For this project, you will implement a distributed three-dimensional cellular automata simulator using MPI.

Background

Cellular automata have many applications in mathematics and physics. Many simulators have been written for one and two dimensional automata. The most popular example of a two-dimensional automaton is Conway's Game of Life. It is not difficult to write simulators for such automata, and many examples can be found by a simple web search. The simple rules of a cellular automaton, such as the Game of Life, can produce remarkably complex behaviors.
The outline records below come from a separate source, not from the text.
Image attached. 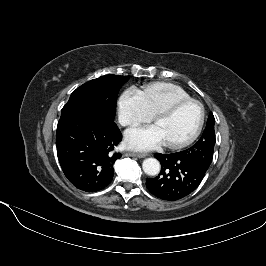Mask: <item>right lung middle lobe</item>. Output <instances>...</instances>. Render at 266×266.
<instances>
[{
	"mask_svg": "<svg viewBox=\"0 0 266 266\" xmlns=\"http://www.w3.org/2000/svg\"><path fill=\"white\" fill-rule=\"evenodd\" d=\"M129 76L105 75L86 82L72 92L61 117L77 115L114 121L117 94Z\"/></svg>",
	"mask_w": 266,
	"mask_h": 266,
	"instance_id": "obj_1",
	"label": "right lung middle lobe"
}]
</instances>
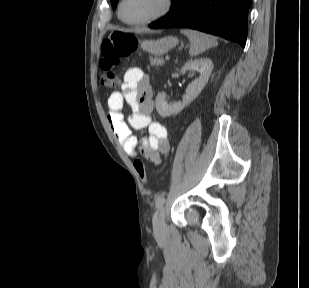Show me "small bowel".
Listing matches in <instances>:
<instances>
[{
	"label": "small bowel",
	"mask_w": 309,
	"mask_h": 288,
	"mask_svg": "<svg viewBox=\"0 0 309 288\" xmlns=\"http://www.w3.org/2000/svg\"><path fill=\"white\" fill-rule=\"evenodd\" d=\"M125 104L132 111L128 122L123 115ZM154 106L149 79L137 67L125 71L120 91L113 92L107 102L109 125L125 153L130 157L143 154L157 164L160 155L169 152L170 143L166 127L151 118ZM131 129L141 131L143 137L138 139Z\"/></svg>",
	"instance_id": "small-bowel-1"
}]
</instances>
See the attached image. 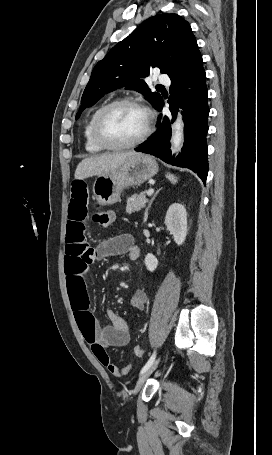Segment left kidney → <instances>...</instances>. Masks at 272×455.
<instances>
[{
  "label": "left kidney",
  "mask_w": 272,
  "mask_h": 455,
  "mask_svg": "<svg viewBox=\"0 0 272 455\" xmlns=\"http://www.w3.org/2000/svg\"><path fill=\"white\" fill-rule=\"evenodd\" d=\"M165 225L177 245L183 244L187 235V212L182 204L174 203L169 207L165 216ZM144 263L146 268L153 272L157 268L158 260L149 253L146 255Z\"/></svg>",
  "instance_id": "5707ae66"
}]
</instances>
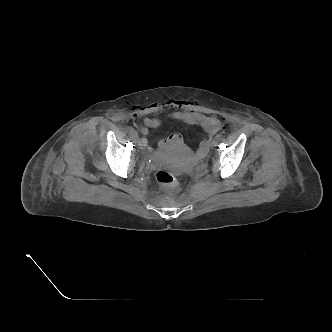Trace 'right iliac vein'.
<instances>
[{
    "instance_id": "63e3f726",
    "label": "right iliac vein",
    "mask_w": 332,
    "mask_h": 332,
    "mask_svg": "<svg viewBox=\"0 0 332 332\" xmlns=\"http://www.w3.org/2000/svg\"><path fill=\"white\" fill-rule=\"evenodd\" d=\"M131 134H132V136H133V137H135V138H137V137H138V134H137V132H136V131H132V132H131Z\"/></svg>"
}]
</instances>
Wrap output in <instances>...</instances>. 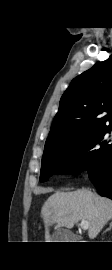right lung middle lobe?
I'll return each mask as SVG.
<instances>
[{"mask_svg": "<svg viewBox=\"0 0 112 270\" xmlns=\"http://www.w3.org/2000/svg\"><path fill=\"white\" fill-rule=\"evenodd\" d=\"M111 126L96 129L66 143L45 147L40 181L47 180L54 173L98 170L112 149V138L108 137Z\"/></svg>", "mask_w": 112, "mask_h": 270, "instance_id": "dd1d6c3e", "label": "right lung middle lobe"}]
</instances>
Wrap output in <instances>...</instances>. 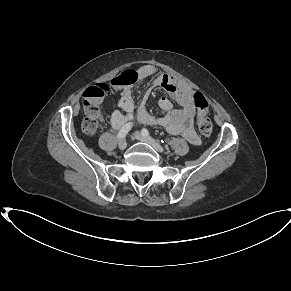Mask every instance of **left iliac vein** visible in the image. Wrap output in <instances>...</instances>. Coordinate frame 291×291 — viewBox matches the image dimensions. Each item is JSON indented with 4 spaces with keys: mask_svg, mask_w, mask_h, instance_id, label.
Returning <instances> with one entry per match:
<instances>
[{
    "mask_svg": "<svg viewBox=\"0 0 291 291\" xmlns=\"http://www.w3.org/2000/svg\"><path fill=\"white\" fill-rule=\"evenodd\" d=\"M135 137L142 141V142H146L148 143L149 145H151L155 150L159 151V152H163V148L162 146L156 142L153 138L149 137V136H145L143 135L141 132H135Z\"/></svg>",
    "mask_w": 291,
    "mask_h": 291,
    "instance_id": "left-iliac-vein-1",
    "label": "left iliac vein"
}]
</instances>
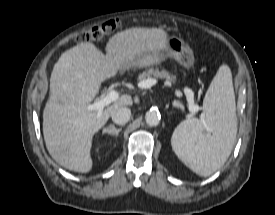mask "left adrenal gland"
Segmentation results:
<instances>
[{
    "label": "left adrenal gland",
    "mask_w": 275,
    "mask_h": 215,
    "mask_svg": "<svg viewBox=\"0 0 275 215\" xmlns=\"http://www.w3.org/2000/svg\"><path fill=\"white\" fill-rule=\"evenodd\" d=\"M173 107L180 108L181 110L183 109L182 104L180 102H178V101H174L173 102Z\"/></svg>",
    "instance_id": "a2214340"
}]
</instances>
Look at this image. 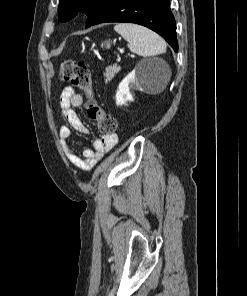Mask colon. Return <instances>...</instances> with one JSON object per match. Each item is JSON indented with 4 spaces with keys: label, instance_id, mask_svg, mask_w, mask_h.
<instances>
[{
    "label": "colon",
    "instance_id": "obj_1",
    "mask_svg": "<svg viewBox=\"0 0 247 296\" xmlns=\"http://www.w3.org/2000/svg\"><path fill=\"white\" fill-rule=\"evenodd\" d=\"M60 77L85 93L88 116L96 122L103 136H112L116 131V120L98 103L87 65L83 62L64 61L60 67Z\"/></svg>",
    "mask_w": 247,
    "mask_h": 296
}]
</instances>
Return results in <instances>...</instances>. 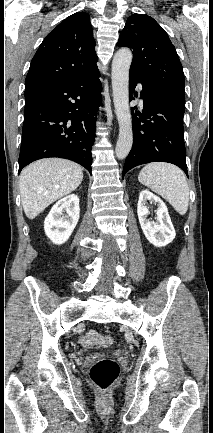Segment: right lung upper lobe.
<instances>
[{"instance_id": "right-lung-upper-lobe-1", "label": "right lung upper lobe", "mask_w": 213, "mask_h": 433, "mask_svg": "<svg viewBox=\"0 0 213 433\" xmlns=\"http://www.w3.org/2000/svg\"><path fill=\"white\" fill-rule=\"evenodd\" d=\"M90 16L77 12L49 33L35 53L25 84H63L97 68Z\"/></svg>"}]
</instances>
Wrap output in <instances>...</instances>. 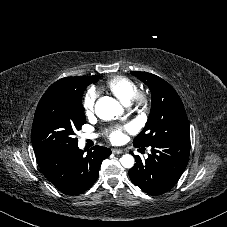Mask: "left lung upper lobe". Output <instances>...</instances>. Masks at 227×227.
<instances>
[{
    "label": "left lung upper lobe",
    "mask_w": 227,
    "mask_h": 227,
    "mask_svg": "<svg viewBox=\"0 0 227 227\" xmlns=\"http://www.w3.org/2000/svg\"><path fill=\"white\" fill-rule=\"evenodd\" d=\"M151 91V113L135 146L147 147L165 141L190 140V129L183 103L174 88L162 78L147 72H131Z\"/></svg>",
    "instance_id": "5c2ea615"
}]
</instances>
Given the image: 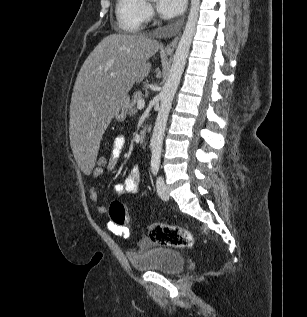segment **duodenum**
I'll list each match as a JSON object with an SVG mask.
<instances>
[{
  "instance_id": "1",
  "label": "duodenum",
  "mask_w": 307,
  "mask_h": 317,
  "mask_svg": "<svg viewBox=\"0 0 307 317\" xmlns=\"http://www.w3.org/2000/svg\"><path fill=\"white\" fill-rule=\"evenodd\" d=\"M145 138H146V130L143 129V130H141L139 132V140H140V142H144Z\"/></svg>"
}]
</instances>
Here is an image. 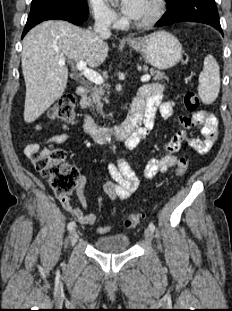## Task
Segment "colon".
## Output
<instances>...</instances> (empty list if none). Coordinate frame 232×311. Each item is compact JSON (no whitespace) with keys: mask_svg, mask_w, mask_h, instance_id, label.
<instances>
[{"mask_svg":"<svg viewBox=\"0 0 232 311\" xmlns=\"http://www.w3.org/2000/svg\"><path fill=\"white\" fill-rule=\"evenodd\" d=\"M200 99L194 92L186 93L184 106L187 112L196 113L199 109ZM75 99L70 94L62 95L49 111V119L69 125L75 119ZM35 168L47 178L52 190L62 196L71 195L77 187L79 180L78 170L67 162V154L61 148L49 147L47 152H38L33 155ZM188 169V159H180L174 175L183 177ZM142 221V214L131 213L125 216L124 225L134 228Z\"/></svg>","mask_w":232,"mask_h":311,"instance_id":"1","label":"colon"}]
</instances>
The three dimensional automaton problem is more complex and computationally costly, making it a good candidate for distributed computation. Many of the issues that arise here are similar to those that arise in parallel scientific computation, such as finite element or finite difference methods. We can parallelize the simulation by assigning parts of the simulation to different processes (domain decomposition). Each process contains local data representing its part of the domain. The computation can work primarily with local data, and will use message passing to exchange information at boundaries.

An important decision is how to break up the domain to distribute to the processes. Our automaton is essentially a three-dimensional array, whether or not you choose to represent the data with such an array. This allows us to partition the domain by assigning slices of the domain to each process. For example, if the simulation contains n rows, and there are p processes, each process gets assigned n/p rows.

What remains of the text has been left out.